Q1 2025 earnings summary

15 Nov, 2025

Executive summary

  • Net revenue rose 17% year-over-year to $91.9 million in Q1 2025, driven by strong growth in the advertising technology & services (ATS) segment, while the media segment declined 10%.

  • The company posted a net loss attributable to common stockholders of $48 million, primarily due to $48.9 million in non-cash charges from the sale of Mexican TV stations and vacating the Santa Monica headquarters.

  • The divestiture of the EGP business was completed in 2024, resulting in discontinued operations and a strategic shift.

  • Cash and marketable securities totaled $78.1 million at quarter end, with management projecting sufficient liquidity for the next twelve months.
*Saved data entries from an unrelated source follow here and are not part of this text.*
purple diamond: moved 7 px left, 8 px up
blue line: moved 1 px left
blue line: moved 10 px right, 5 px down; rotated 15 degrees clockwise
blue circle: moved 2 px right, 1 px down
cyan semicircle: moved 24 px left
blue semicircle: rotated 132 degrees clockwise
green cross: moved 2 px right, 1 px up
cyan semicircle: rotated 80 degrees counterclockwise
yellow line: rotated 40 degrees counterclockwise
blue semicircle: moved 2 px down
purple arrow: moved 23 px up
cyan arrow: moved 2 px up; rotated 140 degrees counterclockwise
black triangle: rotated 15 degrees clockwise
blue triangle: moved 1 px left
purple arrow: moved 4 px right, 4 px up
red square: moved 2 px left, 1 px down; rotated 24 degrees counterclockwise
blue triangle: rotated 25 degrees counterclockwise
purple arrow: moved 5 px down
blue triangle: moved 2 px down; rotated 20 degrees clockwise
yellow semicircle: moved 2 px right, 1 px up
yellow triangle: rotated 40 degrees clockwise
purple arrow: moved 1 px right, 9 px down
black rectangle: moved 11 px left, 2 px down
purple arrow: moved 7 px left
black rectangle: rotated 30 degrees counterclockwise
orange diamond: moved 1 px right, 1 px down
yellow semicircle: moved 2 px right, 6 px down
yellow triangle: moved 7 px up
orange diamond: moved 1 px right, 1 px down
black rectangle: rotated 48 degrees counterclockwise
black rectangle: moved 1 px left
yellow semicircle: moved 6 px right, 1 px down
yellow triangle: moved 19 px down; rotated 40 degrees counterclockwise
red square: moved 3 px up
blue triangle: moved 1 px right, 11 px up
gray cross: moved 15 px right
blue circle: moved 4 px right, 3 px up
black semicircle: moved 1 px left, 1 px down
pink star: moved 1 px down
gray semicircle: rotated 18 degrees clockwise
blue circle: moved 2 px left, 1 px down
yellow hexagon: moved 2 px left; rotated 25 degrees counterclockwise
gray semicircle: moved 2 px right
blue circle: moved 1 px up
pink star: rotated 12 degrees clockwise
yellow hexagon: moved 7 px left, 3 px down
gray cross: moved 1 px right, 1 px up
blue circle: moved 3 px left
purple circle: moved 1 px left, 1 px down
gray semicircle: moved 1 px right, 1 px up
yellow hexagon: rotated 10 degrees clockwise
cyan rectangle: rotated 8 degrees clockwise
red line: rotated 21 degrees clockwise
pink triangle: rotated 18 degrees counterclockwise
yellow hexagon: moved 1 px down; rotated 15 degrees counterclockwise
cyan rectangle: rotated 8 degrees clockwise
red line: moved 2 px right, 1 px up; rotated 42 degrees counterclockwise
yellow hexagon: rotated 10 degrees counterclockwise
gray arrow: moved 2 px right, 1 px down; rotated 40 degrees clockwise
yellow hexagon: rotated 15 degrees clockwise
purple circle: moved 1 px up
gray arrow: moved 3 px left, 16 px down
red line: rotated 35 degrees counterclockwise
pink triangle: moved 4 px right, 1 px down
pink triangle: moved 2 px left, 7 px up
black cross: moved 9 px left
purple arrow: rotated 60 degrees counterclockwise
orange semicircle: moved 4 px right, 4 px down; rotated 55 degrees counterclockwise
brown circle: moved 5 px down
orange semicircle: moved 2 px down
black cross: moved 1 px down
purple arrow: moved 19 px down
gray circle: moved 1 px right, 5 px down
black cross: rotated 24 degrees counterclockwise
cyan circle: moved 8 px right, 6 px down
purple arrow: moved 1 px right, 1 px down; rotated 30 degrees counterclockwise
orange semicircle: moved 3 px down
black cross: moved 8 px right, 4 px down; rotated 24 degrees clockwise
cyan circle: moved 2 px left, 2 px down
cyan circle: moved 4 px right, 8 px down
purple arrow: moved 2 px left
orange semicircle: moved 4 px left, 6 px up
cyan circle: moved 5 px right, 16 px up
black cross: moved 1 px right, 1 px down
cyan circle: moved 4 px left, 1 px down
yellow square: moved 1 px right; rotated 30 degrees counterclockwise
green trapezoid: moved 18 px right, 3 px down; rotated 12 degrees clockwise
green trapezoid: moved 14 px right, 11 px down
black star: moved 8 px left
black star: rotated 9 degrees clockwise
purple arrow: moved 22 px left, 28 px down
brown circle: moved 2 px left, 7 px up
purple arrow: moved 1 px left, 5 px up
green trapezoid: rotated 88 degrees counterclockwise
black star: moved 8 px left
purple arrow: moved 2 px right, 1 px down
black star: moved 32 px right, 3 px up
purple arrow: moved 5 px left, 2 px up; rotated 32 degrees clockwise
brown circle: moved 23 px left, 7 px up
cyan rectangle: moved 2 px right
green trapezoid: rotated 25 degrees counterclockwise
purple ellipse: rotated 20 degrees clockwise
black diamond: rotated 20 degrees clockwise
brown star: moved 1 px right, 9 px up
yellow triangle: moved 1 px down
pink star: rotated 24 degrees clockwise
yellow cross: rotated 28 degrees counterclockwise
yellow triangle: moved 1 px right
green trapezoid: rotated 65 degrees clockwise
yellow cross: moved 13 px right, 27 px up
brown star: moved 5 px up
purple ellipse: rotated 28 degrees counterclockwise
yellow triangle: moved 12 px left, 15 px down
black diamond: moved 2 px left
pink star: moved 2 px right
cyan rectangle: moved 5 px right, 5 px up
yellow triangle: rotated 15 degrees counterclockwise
  • Operating loss excluding non-cash charges was $3.9 million in Q1 2025.

Financial highlights

  • Consolidated net revenue was $91.9 million (+17% year-over-year); ATS segment revenue grew 57% to $50.9 million, while media segment revenue declined 10% to $41 million.

  • ATS segment operating profit was $6.5 million, about four times higher than Q1 2024; media segment posted an operating loss of $2.6 million compared to a $3 million profit prior year.

  • Consolidated segment operating profit was $3.9 million, a 16% decrease year-over-year.

  • Net loss from continuing operations was $47.8 million, with EPS of $(0.53) in Q1 2025.

  • Cash flow from operations was negative $15.2 million in Q1 2025; capital expenditures were $2.4 million.

Outlook and guidance

  • Management expects positive cash flow from operations for full year 2025 and sufficient liquidity to meet obligations.

  • Focus on growing media revenue, reducing expenses, and achieving profitability in both segments.

  • Continued investment in sales capacity, AI capabilities, and proprietary technology platforms.

  • Capital expenditures for 2025 projected at $7.0 million, funded by cash on hand and operating cash flow.